Google has been actively exploring ways to expand virtual interactions beyond touchscreens and voice assistants. After pioneering touch-sensitive denim jackets and hands-free radar phone controls, Google’s research division is now experimenting with weaving technology into fabrics.
Called “E-Textiles,” the concept takes advantage of textile braiding techniques to enable cords to sense gestures. This could potentially allow people to, for instance, control their music by pinching the wire of their headphones or skipping the track by twisting their hoodie’s strings. Google says the research, for now, exclusively focuses on “drawstrings in garments and as wired connections for data and power across consumer devices,” since they’re commonly used.
[youtube https://www.youtube.com/watch?v=pbAvY6bwZD8?feature=oembed&w=100&h=100]
Instead of using three or more material strands to form a braid, Google’s project involves interweaving a series of electrically conductive textile yarns. When the user performs an action like pinching a wire, these yarns transmit signals that tell the connected device to perform the assigned task. In addition, this design is interlaced with fiber optic strands that can display color and offer visual feedback whenever someone interacts with the cord.
“Textiles have the potential to help technology blend into our everyday environments and objects by improving aesthetics, comfort, and ergonomics. Consumer devices have started to leverage these opportunities through fabric-covered smart speakers and braided headphone cords, while advances in materials and flexible electronics have enabled the incorporation of sensing and display into soft form factors, such as jackets, dresses, and blankets,” wrote Alex Olwal, Research Scientist, Google Research, in a blog post.
Since the smart cord houses eight sensory threads, they’re able to detect a wide number of gesture combinations with 94% accuracy. However, it’s worth noting the experiment’s results, at the moment, are based on data collected from 12 new participants and it’s not yet a user-independent system. Through these datasets, Google is also training a predictive machine learning algorithm, which is what lets the braid distinguish between the several gestures.
Fundamentally, the cord supports a total of six gestures: twisting, flicking, sliding, pinching, grabbing, and patting.
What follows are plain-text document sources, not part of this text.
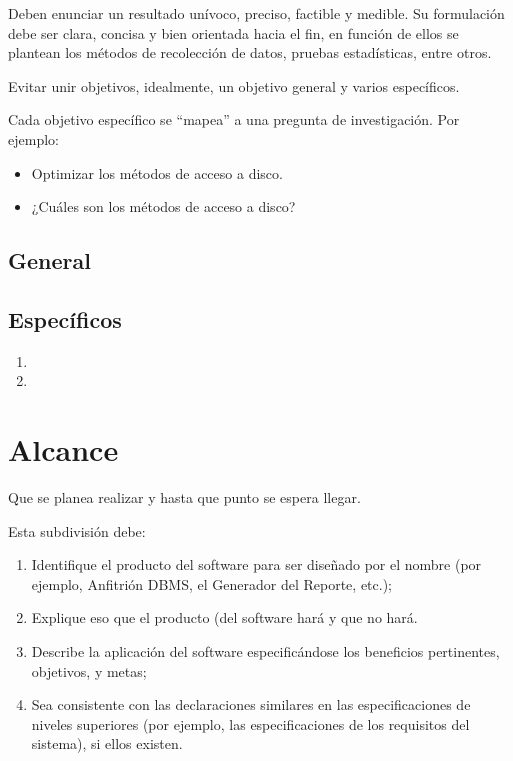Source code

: Deben enunciar un resultado unívoco, preciso, factible y medible. Su formulación debe ser clara, concisa y bien orientada hacia el fin, en función de ellos se plantean los métodos de recolección de datos, pruebas estadísticas, entre otros.

Evitar unir objetivos, idealmente, un objetivo general y varios específicos.

Cada objetivo específico se ``mapea'' a una pregunta de investigación.
Por ejemplo:
  \begin{itemize}
  \item \textbf{} Optimizar los métodos de acceso a disco.
  \item \textbf{} ¿Cuáles son los métodos de acceso a disco?
\end{itemize}

\subsection{General}
\blindtext %

\subsection{Específicos}
\begin{enumerate}\justifying
  \item 
  \blindtext %

  \item 
  \blindtext %


\end{enumerate}

\section{Alcance}
Que se planea realizar y hasta que punto se espera llegar.

Esta subdivisión debe:
\begin{enumerate}\justifying
  \item Identifique el producto del software para ser diseñado por el nombre (por ejemplo, Anfitrión DBMS, el Generador del Reporte, etc.);
  \item Explique eso que el producto (del software hará y que no hará.
  \item Describe la aplicación del software especificándose los beneficios pertinentes, objetivos, y metas;
  \item Sea consistente con las declaraciones similares en las especificaciones de niveles superiores (por ejemplo, las especificaciones de los requisitos del sistema), si ellos existen.
\end{enumerate}


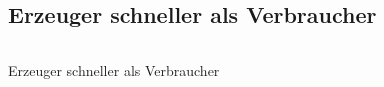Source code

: \subsection{Erzeuger schneller als Verbraucher} %
\label{sub:erzeuger_schneller_als_verbraucher}
\begin{quellcode}[H]
\begin{tiny}
\begin{spacing}{1.0}
\inputminted[bgcolor=bg, tabsize=2, linenos]{console}{esv.txt}
\caption{Erzeuger schneller als Verbraucher}
\label{out:esv}
\end{spacing}
\end{tiny}
\end{quellcode}


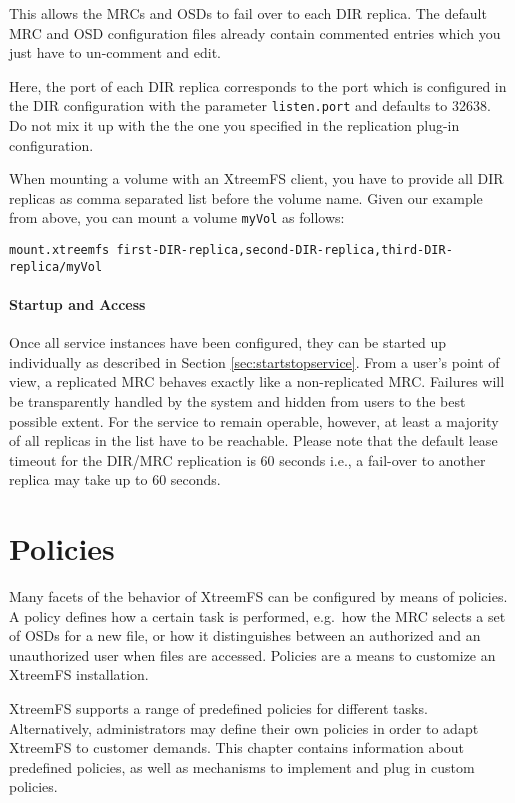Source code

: \documentclass[a4paper,10pt]{book}
\begin{document}
This allows the MRCs and OSDs to fail over to each DIR replica. The default MRC and OSD configuration files already contain commented entries which you just have to un-comment and edit.

Here, the port of each DIR replica corresponds to the port which is configured in the DIR configuration with the parameter \texttt{listen.port} and defaults to 32638. Do not mix it up with the the one you specified in the replication plug-in configuration.

When mounting a volume with an XtreemFS client, you have to provide all DIR replicas as comma separated list before the volume name. Given our example from above, you can mount a volume \texttt{myVol} as follows:

\begin{verbatim}
mount.xtreemfs first-DIR-replica,second-DIR-replica,third-DIR-replica/myVol
\end{verbatim}

\subsubsection{Startup and Access}
Once all service instances have been configured, they can be started up individually as described in Section \ref{sec:startstopservice}. From a user's point of view, a replicated MRC behaves exactly like a non-replicated MRC. Failures will be transparently handled by the system and hidden from users to the best possible extent. For the service to remain operable, however, at least a majority of all replicas in the list have to be reachable. Please note that the default lease timeout for the DIR/MRC replication is 60 seconds i.e., a fail-over to another replica may take up to 60 seconds.


\chapter{Policies} \label{chap:policies}
Many facets of the behavior of XtreemFS can be configured by means of policies. A policy defines how a certain task is performed, e.g.\ how the MRC selects a set of OSDs for a new file, or how it distinguishes between an authorized and an unauthorized user when files are accessed. Policies are a means to customize an XtreemFS installation.

XtreemFS supports a range of predefined policies for different tasks. Alternatively, administrators may define their own policies in order to adapt XtreemFS to customer demands. This chapter contains information about predefined policies, as well as mechanisms to implement and plug in custom policies.
\end{document}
On top of that, the threads are programmed to recognize finger direction and speed. Therefore, theoretically, the set of gestures that is possible is much higher and lets the user precisely input their command, Google adds.
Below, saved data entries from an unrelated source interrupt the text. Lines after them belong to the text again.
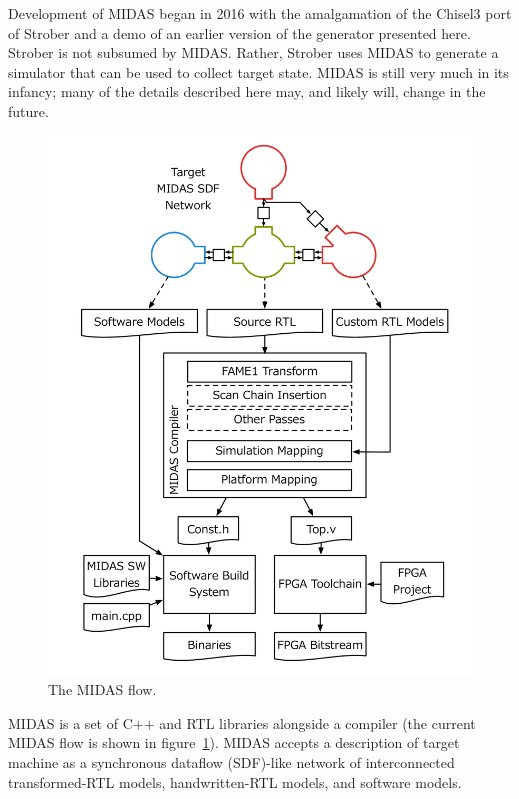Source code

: Development of MIDAS began in 2016 with the amalgamation of the Chisel3 port of
Strober and a demo of an earlier version of the generator presented here.
Strober is not subsumed by MIDAS.  Rather, Strober uses MIDAS to generate a
simulator that can be used to collect target state. MIDAS is still very much in
its infancy; many of the details described here may, and likely will, change in
the future.

\begin{figure}
	\centering
	\includegraphics[width=16cm]{figures/toolchain.pdf}
    \caption{The MIDAS flow.}
	\label{fig:midas}
\end{figure}

MIDAS is a set of C++ and RTL libraries alongside a compiler (the current MIDAS
flow is shown in figure~\ref{fig:midas}). MIDAS accepts a description of target
machine as a synchronous dataflow (SDF)-like network of interconnected transformed-RTL models,
handwritten-RTL models, and software models.

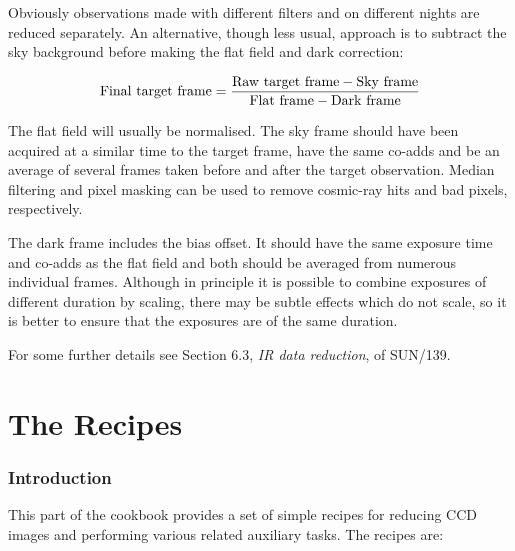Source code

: \documentclass[twoside,11pt]{article}
\newcommand{\stardocinitials}  {SC}
\newcommand{\stardocnumber}    {5.3}
\newcommand{\stardocname}{\stardocinitials /\stardocnumber}
\newcommand{\xref}[3]{#1}
\newcommand{\xlabel}[1]{}
\begin{document}
Obviously observations made with different filters and on different nights
are reduced separately.  An alternative, though less usual, approach is to
subtract the sky background before making the flat field and dark
correction:

\begin{equation}
{\rm Final~target~frame} =
\frac {{\rm Raw~target~frame} - {\rm Sky~frame}}
{{\rm Flat~frame} - {\rm Dark~frame}}
\end{equation}

The flat field will usually be normalised.  The sky frame should have
been acquired at a similar time to the target frame, have the same co-adds
and be an average of several frames taken before and after the target
observation.  Median filtering and pixel masking can be used to remove
cosmic-ray hits and bad pixels, respectively.

The dark frame includes the bias offset.  It should have the same exposure
time and co-adds as the flat field and both should be averaged from
numerous individual frames.  Although in  principle it is possible to
combine exposures of different duration by scaling, there may be subtle
effects which do not scale, so it is better to ensure that the exposures
are of the same duration.

For some further details see
\xref{Section 6.3, {\it IR data reduction}}{sun139}{IRreduction},
of \xref{SUN/139}{sun139}{}\/\cite{SUN139}.


\cleardoublepage
\markboth{\stardocname}{\stardocname}
\part{The Recipes}
\markboth{\stardocname}{\stardocname}
\section{\xlabel{SUMEX}\label{SUMEX}Introduction}

This part of the cookbook provides a set of simple recipes for reducing
CCD images and performing various related auxiliary tasks.  The
recipes are:
\end{document}
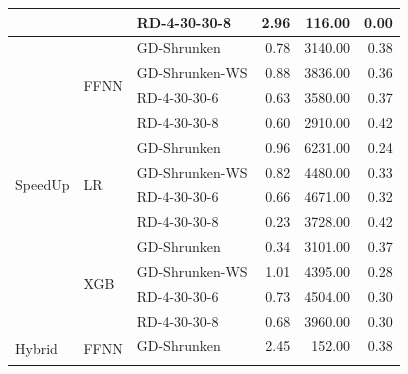 \begin{table}[ht]
\begin{tabular}{lllrrr}
		                          &                       & RD-4-30-30-8     & 2.96         & 116.00              & 0.00                    \\\hline
		\multirow{12}{*}{SpeedUp} & \multirow{4}{*}{FFNN} & GD-Shrunken      & 0.78         & 3140.00             & 0.38                    \\\cline{3-6}
		                          &                       & GD-Shrunken-WS   & 0.88         & 3836.00             & 0.36                    \\\cline{3-6}
		                          &                       & RD-4-30-30-6     & 0.63         & 3580.00             & 0.37                    \\\cline{3-6}
		                          &                       & RD-4-30-30-8     & 0.60         & 2910.00             & 0.42                    \\\cline{2-6}
		                          & \multirow{4}{*}{LR}   & GD-Shrunken      & 0.96         & 6231.00             & 0.24                    \\\cline{3-6}
		                          &                       & GD-Shrunken-WS   & 0.82         & 4480.00             & 0.33                    \\\cline{3-6}
		                          &                       & RD-4-30-30-6     & 0.66         & 4671.00             & 0.32                    \\\cline{3-6}
		                          &                       & RD-4-30-30-8     & 0.23         & 3728.00             & 0.42                    \\\cline{2-6}
		                          & \multirow{4}{*}{XGB}  & GD-Shrunken      & 0.34         & 3101.00             & 0.37                    \\\cline{3-6}
		                          &                       & GD-Shrunken-WS   & 1.01         & 4395.00             & 0.28                    \\\cline{3-6}
		                          &                       & RD-4-30-30-6     & 0.73         & 4504.00             & 0.30                    \\\cline{3-6}
		                          &                       & RD-4-30-30-8     & 0.68         & 3960.00             & 0.30                    \\\hline
		\multirow{12}{*}{Hybrid}  & \multirow{4}{*}{FFNN} & GD-Shrunken      & 2.45         & 152.00              & 0.38                    \\\cline{3-6}

\end{tabular}
\end{table}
So far, Google has built a number of prototypes with its E-Textiles module. In a preview clip, the company demos how pinching a speaker’s cord can pause or play the playback, and swiping it can switch to the next track. It also showcased how the “Scroll” gesture can enable a braided wire to double as a multi-touch trackpad.
You won’t find these smart cords in consumer gadgets anytime soon, nor has Google commented on whether there’s a timeline for their release. As the world transitions away from wires, it’s also unclear whether this technology can make any noticeable difference in our virtual interactions.